Data in this exercise:
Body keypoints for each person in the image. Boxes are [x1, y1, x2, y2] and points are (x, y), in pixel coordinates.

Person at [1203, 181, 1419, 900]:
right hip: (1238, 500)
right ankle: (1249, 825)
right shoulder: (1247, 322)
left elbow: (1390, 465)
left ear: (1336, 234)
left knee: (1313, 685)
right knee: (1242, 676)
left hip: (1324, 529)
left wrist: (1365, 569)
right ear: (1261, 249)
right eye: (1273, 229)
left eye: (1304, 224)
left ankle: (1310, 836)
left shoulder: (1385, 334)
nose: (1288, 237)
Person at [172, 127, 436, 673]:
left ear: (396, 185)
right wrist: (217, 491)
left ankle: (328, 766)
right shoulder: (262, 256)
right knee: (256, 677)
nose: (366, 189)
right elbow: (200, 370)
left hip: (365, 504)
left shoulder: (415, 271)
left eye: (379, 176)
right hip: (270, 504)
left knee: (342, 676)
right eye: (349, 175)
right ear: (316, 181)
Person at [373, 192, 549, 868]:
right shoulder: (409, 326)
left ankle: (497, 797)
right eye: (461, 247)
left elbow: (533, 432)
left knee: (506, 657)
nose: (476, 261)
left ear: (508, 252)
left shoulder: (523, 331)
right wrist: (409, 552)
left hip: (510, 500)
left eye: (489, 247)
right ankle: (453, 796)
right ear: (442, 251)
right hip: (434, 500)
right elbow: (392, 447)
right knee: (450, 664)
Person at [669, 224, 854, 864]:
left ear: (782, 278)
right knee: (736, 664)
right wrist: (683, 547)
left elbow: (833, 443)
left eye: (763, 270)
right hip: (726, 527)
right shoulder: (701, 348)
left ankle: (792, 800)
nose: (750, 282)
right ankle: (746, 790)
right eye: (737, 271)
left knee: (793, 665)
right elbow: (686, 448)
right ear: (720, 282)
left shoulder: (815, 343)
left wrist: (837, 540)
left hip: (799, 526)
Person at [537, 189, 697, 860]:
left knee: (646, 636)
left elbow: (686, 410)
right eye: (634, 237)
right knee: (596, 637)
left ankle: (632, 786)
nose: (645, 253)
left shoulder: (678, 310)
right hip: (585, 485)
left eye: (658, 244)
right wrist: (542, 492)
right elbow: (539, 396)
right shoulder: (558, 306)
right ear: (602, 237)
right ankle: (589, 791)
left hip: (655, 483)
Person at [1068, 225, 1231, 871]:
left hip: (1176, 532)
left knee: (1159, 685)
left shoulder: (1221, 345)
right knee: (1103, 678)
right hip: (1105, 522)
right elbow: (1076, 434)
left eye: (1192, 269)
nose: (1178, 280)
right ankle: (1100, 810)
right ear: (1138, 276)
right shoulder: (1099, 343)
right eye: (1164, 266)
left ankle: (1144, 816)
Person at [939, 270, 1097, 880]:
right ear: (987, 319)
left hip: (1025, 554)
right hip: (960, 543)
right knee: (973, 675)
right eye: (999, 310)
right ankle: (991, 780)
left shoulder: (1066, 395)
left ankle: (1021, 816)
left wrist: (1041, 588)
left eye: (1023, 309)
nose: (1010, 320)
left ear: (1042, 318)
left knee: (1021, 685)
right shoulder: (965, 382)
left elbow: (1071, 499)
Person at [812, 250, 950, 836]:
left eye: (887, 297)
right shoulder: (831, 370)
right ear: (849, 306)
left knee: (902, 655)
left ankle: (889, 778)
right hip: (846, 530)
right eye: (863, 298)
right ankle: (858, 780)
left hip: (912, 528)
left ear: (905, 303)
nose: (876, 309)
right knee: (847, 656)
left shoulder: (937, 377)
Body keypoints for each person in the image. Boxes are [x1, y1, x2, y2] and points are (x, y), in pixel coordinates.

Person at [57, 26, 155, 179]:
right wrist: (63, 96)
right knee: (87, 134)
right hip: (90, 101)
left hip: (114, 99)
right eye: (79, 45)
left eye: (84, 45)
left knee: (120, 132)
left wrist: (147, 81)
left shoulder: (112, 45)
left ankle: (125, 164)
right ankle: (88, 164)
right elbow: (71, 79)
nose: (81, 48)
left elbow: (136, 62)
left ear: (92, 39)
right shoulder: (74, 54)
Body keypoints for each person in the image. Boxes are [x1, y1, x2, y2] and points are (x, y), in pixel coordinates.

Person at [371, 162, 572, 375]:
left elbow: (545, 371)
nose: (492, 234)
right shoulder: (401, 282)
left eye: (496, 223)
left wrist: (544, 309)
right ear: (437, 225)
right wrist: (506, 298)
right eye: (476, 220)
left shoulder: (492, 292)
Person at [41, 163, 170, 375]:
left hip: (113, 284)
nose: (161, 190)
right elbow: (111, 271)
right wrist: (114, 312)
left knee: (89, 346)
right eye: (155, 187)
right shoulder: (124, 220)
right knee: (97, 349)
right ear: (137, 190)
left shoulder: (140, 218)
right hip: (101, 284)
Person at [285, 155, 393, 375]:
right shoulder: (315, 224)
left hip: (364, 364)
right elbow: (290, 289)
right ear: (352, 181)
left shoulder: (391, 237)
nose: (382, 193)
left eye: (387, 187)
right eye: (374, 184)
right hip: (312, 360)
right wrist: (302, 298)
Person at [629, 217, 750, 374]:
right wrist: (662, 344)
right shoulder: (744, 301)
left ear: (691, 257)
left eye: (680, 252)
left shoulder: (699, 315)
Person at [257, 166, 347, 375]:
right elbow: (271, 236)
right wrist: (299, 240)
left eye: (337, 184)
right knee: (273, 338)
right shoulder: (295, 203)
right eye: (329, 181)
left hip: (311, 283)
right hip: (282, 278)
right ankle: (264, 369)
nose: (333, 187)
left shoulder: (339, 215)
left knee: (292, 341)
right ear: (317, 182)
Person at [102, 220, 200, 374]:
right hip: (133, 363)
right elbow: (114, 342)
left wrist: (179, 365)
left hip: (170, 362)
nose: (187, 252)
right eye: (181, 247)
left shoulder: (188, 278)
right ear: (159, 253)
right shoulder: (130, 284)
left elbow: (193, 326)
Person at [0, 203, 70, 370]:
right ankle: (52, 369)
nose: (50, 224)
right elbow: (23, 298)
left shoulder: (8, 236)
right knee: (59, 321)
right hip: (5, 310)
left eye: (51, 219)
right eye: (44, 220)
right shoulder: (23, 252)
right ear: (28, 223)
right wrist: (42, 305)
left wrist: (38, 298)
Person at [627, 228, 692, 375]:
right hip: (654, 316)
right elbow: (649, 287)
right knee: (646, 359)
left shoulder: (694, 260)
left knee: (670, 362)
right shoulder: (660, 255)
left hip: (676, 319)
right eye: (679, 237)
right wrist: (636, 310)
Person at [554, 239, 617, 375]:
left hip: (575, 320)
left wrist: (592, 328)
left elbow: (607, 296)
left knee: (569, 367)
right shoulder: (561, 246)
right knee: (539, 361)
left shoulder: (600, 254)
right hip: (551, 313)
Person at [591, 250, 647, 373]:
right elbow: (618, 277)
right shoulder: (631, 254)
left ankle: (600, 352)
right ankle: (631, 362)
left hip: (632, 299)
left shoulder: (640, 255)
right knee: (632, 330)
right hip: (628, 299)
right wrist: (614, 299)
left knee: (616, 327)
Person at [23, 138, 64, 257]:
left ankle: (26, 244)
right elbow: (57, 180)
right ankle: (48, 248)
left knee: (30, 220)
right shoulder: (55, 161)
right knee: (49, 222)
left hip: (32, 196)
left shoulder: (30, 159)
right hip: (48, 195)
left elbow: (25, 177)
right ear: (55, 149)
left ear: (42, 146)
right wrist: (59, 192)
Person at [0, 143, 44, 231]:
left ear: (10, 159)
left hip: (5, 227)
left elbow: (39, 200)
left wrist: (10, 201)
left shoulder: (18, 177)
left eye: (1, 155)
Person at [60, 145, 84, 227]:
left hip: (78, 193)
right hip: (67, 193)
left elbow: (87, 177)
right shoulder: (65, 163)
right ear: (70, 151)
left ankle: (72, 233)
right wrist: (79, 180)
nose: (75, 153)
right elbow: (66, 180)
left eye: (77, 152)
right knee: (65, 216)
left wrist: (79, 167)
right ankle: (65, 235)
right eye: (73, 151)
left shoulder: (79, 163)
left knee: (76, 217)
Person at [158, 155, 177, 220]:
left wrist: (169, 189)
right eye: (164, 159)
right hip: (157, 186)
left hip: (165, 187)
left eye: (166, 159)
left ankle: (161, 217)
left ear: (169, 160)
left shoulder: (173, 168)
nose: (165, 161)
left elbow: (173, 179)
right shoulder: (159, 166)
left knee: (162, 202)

Task statement: The task here is to output the line with "left ankle: (72, 233)" and all lines after it to the end of the records above, exactly and only those.

Response below:
left ankle: (72, 233)
right wrist: (79, 180)
nose: (75, 153)
right elbow: (66, 180)
left eye: (77, 152)
right knee: (65, 216)
left wrist: (79, 167)
right ankle: (65, 235)
right eye: (73, 151)
left shoulder: (79, 163)
left knee: (76, 217)
Person at [158, 155, 177, 220]:
left wrist: (169, 189)
right eye: (164, 159)
right hip: (157, 186)
left hip: (165, 187)
left eye: (166, 159)
left ankle: (161, 217)
left ear: (169, 160)
left shoulder: (173, 168)
nose: (165, 161)
left elbow: (173, 179)
right shoulder: (159, 166)
left knee: (162, 202)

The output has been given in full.